Wie is de spreker en wat is de stijlfiguur?

“Een buurman van mij in het dorp

Vertelt graag hoe iemand lente

Toen ze een meisje op de boerderij was, deed ze dat

Een kinderlijk iets. “

(Volledig gedicht is hier )

Deze regels komen uit het gedicht “A Girl” s Garden “van Robert Frost. Het is een verhaal gedicht. De dichter stelt de verteller voor als zijn buurman en nu is ze een volwassen vrouw. Ze heeft het over een kinderlijk ding (een tuin maken) dat ze deed toen ze een klein meisje was. Dit zijn de dingen die ik begrijp van het gedicht.

Het gedicht is al in een bepaald schoolboek opgenomen en er is een vraag wie de spreker in het gedicht is. Op deze vraag zeggen sommigen dat de spreker de dichter zelf is; maar anderen zeggen dat de buurman van de dichter – de hoofdpersoon – de spreker is. Toen ik googelde, ontdekte ik zelfs dat “De spreker is een buurvrouw van het meisje, dat nu een volwassen vrouw is die in de stad woont”.

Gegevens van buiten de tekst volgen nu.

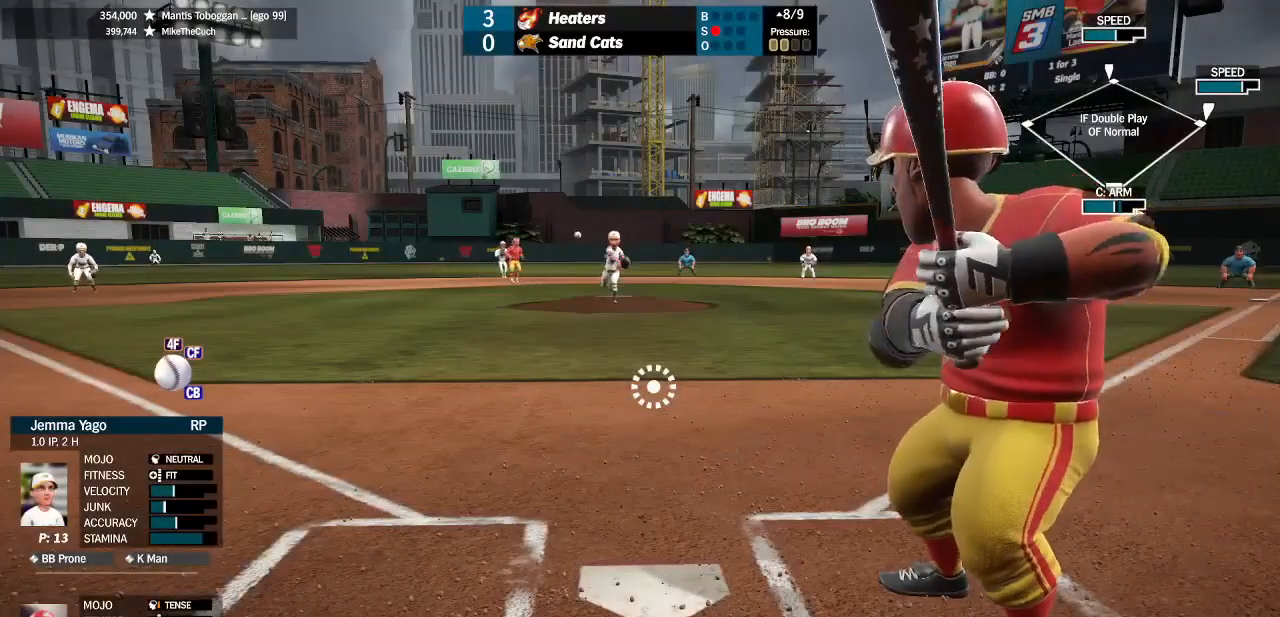
{"dt_ms": 500, "buttons": [], "left_stick": "center", "right_stick": "center", "events": [[333, "left_stick", "down-left"], [400, "left_stick", "center"]]}
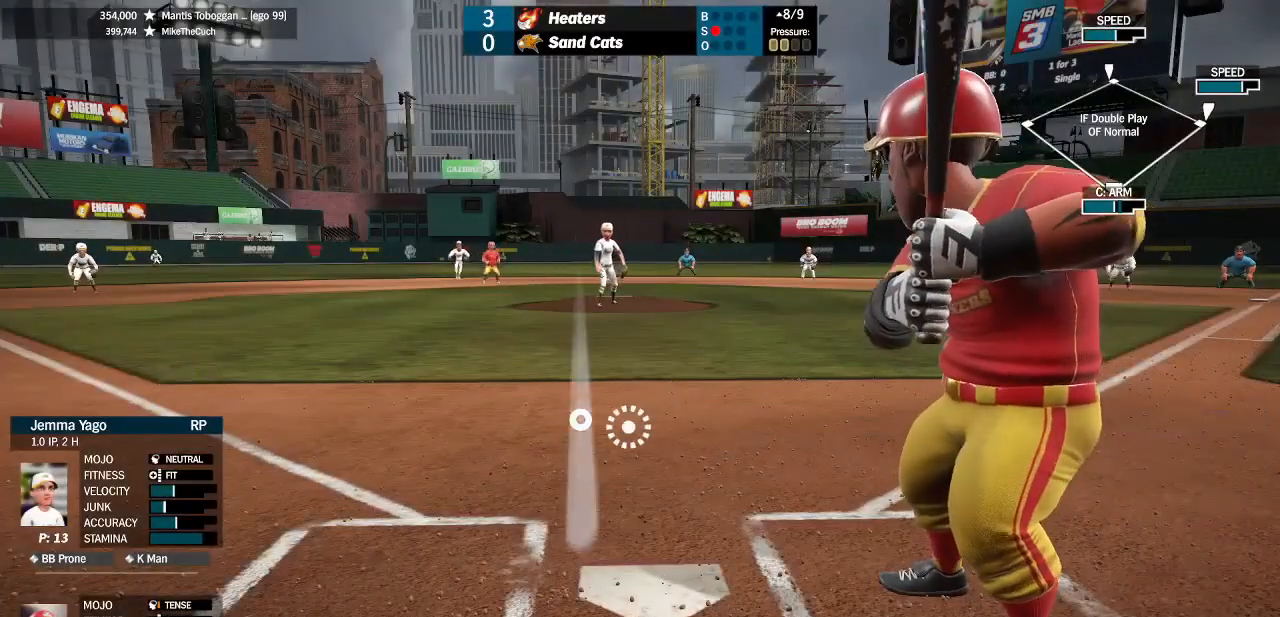
{"dt_ms": 500, "buttons": [], "left_stick": "center", "right_stick": "center", "events": []}
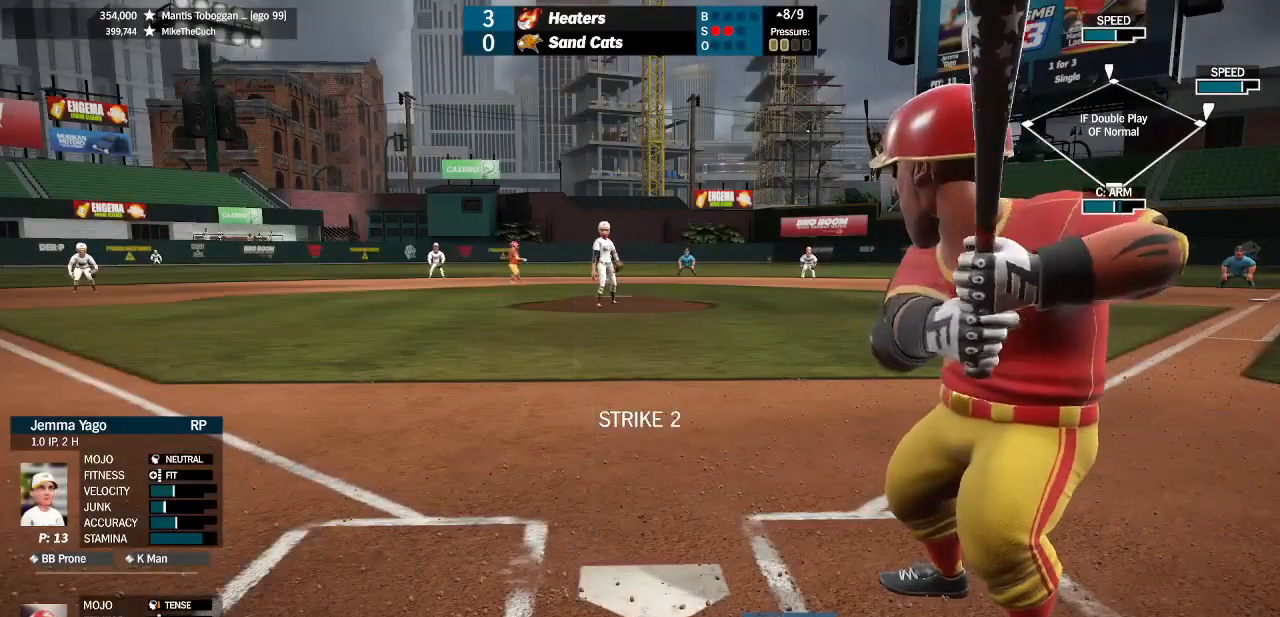
{"dt_ms": 500, "buttons": ["CROSS"], "left_stick": "center", "right_stick": "center", "events": [[367, "CROSS", "down"]]}
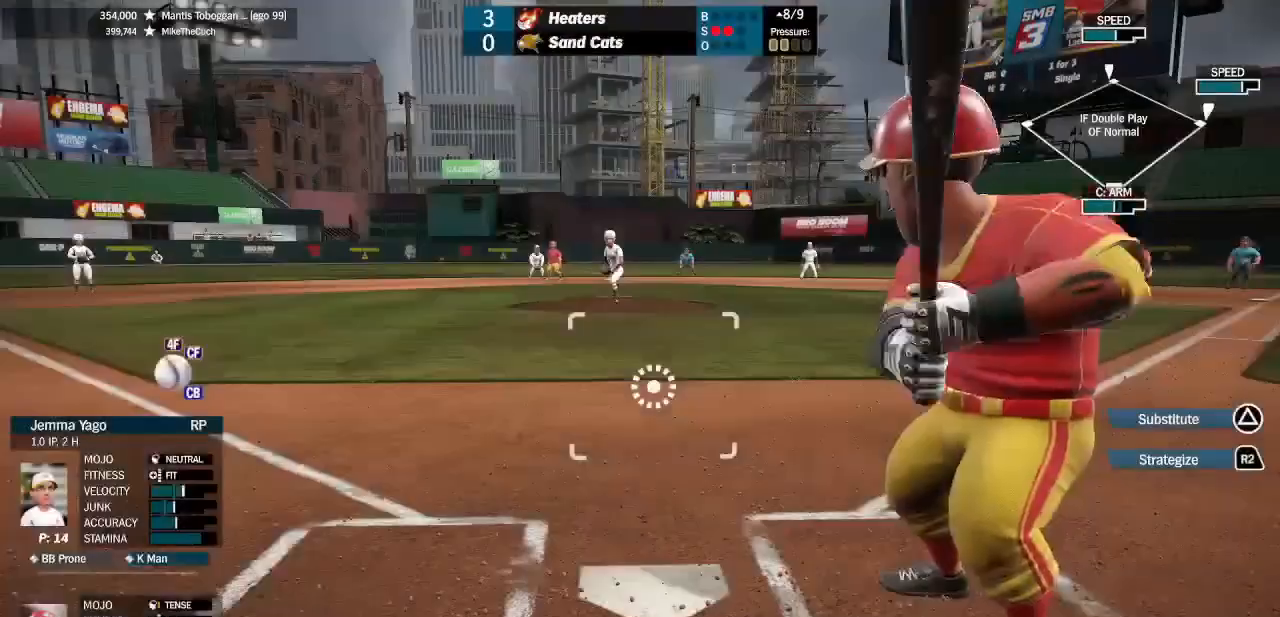
{"dt_ms": 500, "buttons": ["CROSS"], "left_stick": "center", "right_stick": "center", "events": []}
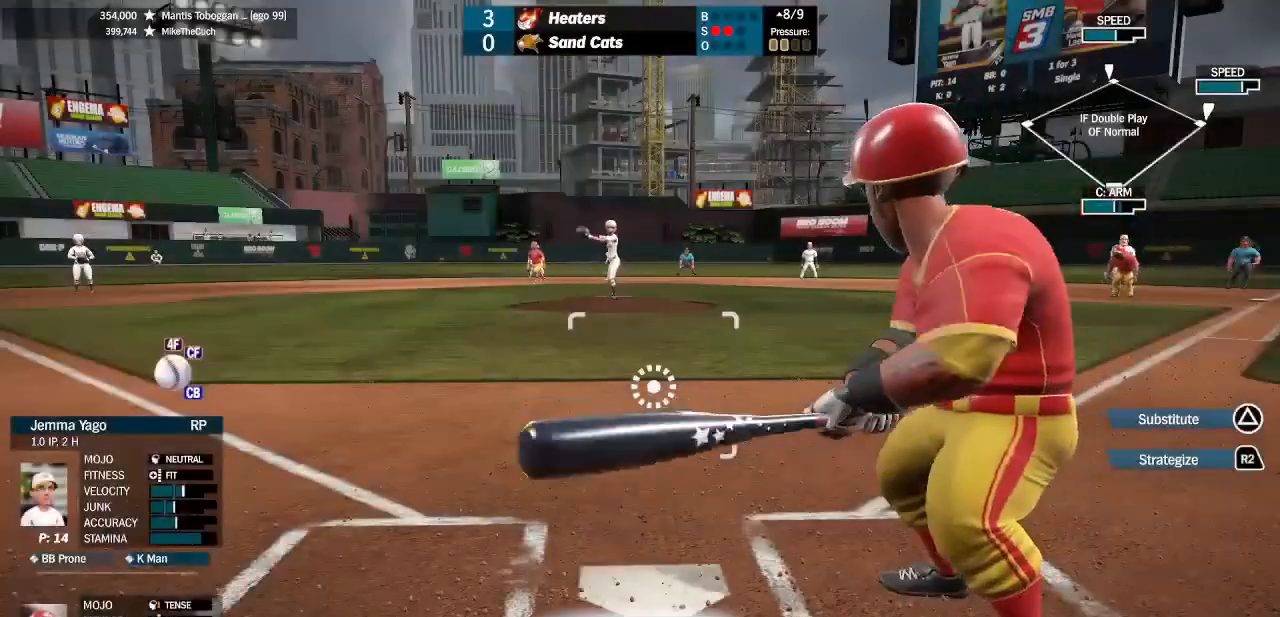
{"dt_ms": 1000, "buttons": [], "left_stick": "center", "right_stick": "center"}
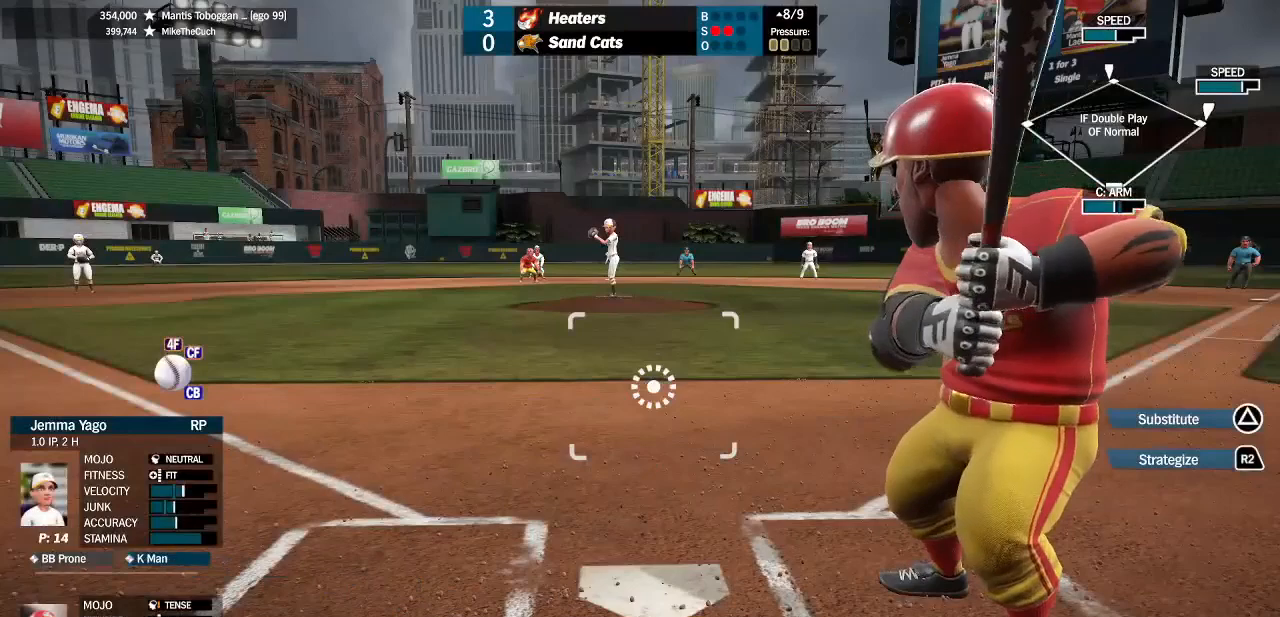
{"dt_ms": 500, "buttons": [], "left_stick": "center", "right_stick": "center", "events": []}
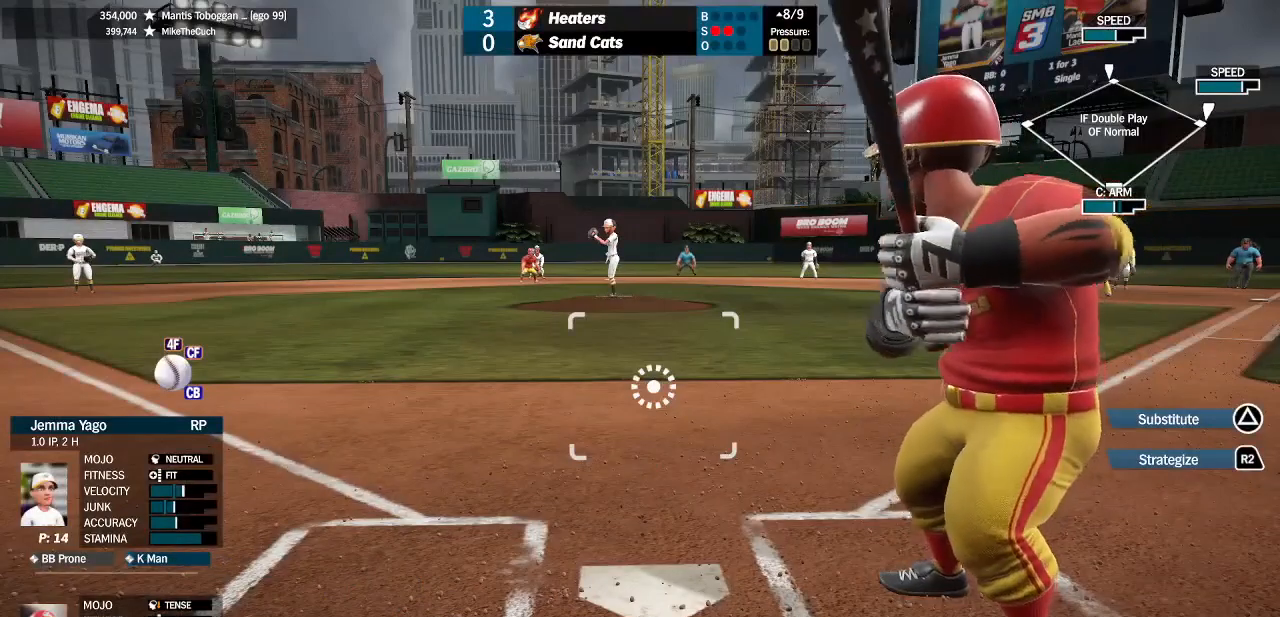
{"dt_ms": 500, "buttons": [], "left_stick": "center", "right_stick": "center", "events": []}
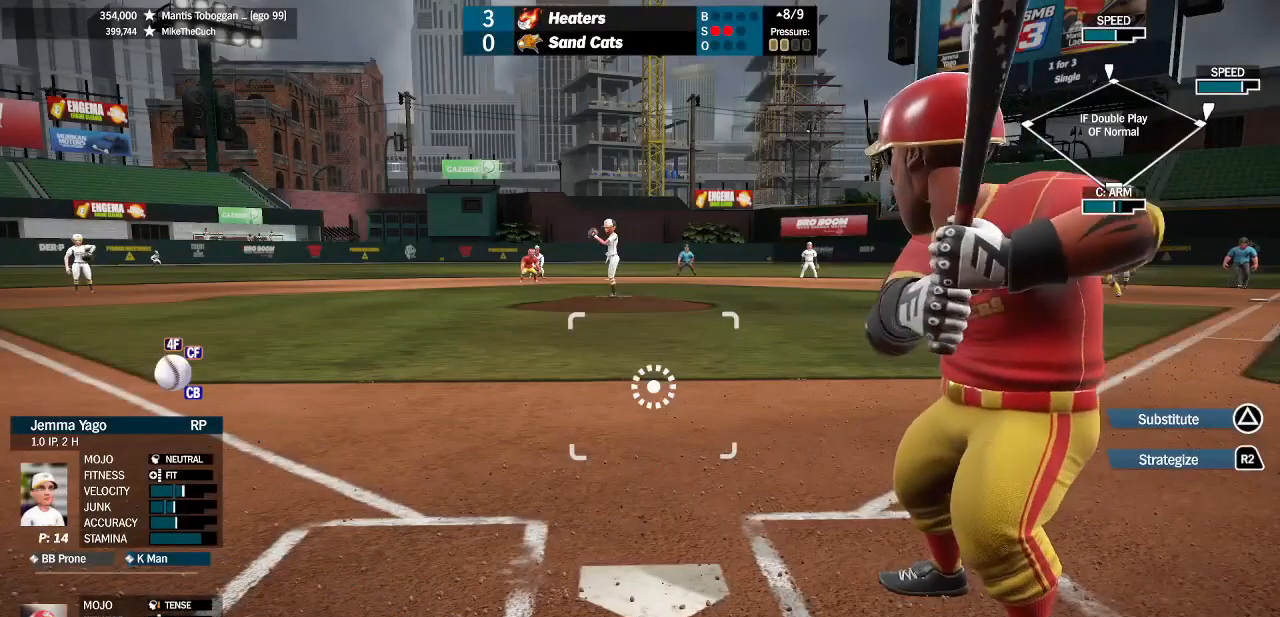
{"dt_ms": 500, "buttons": [], "left_stick": "center", "right_stick": "center", "events": []}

Ik zou graag willen weten: wie is de spreker in het gedicht? Als het de dichter zelf is, kan deze stijl dan een voorbeeld zijn van de dramatische monoloog ? Zo nee, welk poëtisch apparaat wordt er dan gebruikt? Bedankt.

Reacties

  • Het lijkt onwaarschijnlijk dat de spreker de buurman is; het verhaal gebruikt consequent de derde persoon, niet alleen voor de herinnering aan de tuin, maar overal (inclusief naadloos het meta-verhaal dat de jeugdherinnering omlijst). Nee, het is de dichter.
  • De spreker is ofwel de dichter, of in de pre-postmoderne interpretatie, de buurvrouw van de vrouw (de " I " -figuur of verteller, in dit geval de buurman van de buur). Ik heb van sommige leraren geleerd om de " I " in een verhaal nooit te verwarren met de auteur, omdat het twee verschillende entiteiten waren …
  • @Mitch De eerste regel zegt zoiets niet. De eerste regel zegt dat de buurman het verhaal graag vertelt. Ik kan zeggen: " Mitch geeft graag commentaar op EL & U ", en dat is feitelijk correct, maar ' maakt deze opmerking, die de geciteerde zin bevat, door jou geschreven.
  • Deze vraag (lit crit) lijkt niet te zijn over de Engelse taal en het gebruik gaan binnen het bereik dat is gedefinieerd in het helpcentrum.
  • @Lawrence Dat / dit maakt het begrijpelijk, niet over de moeren en bouten van de Engelse taal. Literatuurstudies. Het downvote (niet de mijne) naar jlovegreen ' s fine-in-the-correct-forum antwoord lijkt erop te wijzen dat ik ' niet de enige die dit zo beschouwt.

Antwoord

1. “Een” verteller is niet noodzakelijk “de” verteller.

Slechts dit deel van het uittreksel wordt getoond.